Segment Open

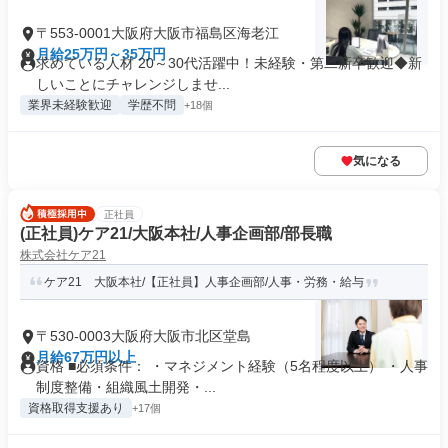
〒553-0001大阪府大阪市福島区海老江
月給25万円～35万円
求めている人材 20～30代活躍中！未経験・第二新卒歓迎◆新
しいことにチャレンジしませ...
業界未経験歓迎
学歴不問
+18個
気になる
正社員
(正社員)ケア21/大阪本社/人事企画部/部長職
株式会社ケア21
ケア21 大阪本社/【正社員】人事企画部/人事・労務・給与
〒530-0003大阪府大阪市北区堂島
月給67万円以上
資格 ■必須条件： ・マネジメント経験（5名程度以上） ・人事
制度整備・組織風土開発・...
資格取得支援あり
+17個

Segment Closed

* _What you have to do_:
Find the lines in the records that contain the word "人事企画部", then copy every one of them.

* _Solved exercise_:
(正社員)ケア21/大阪本社/人事企画部/部長職
ケア21 大阪本社/【正社員】人事企画部/人事・労務・給与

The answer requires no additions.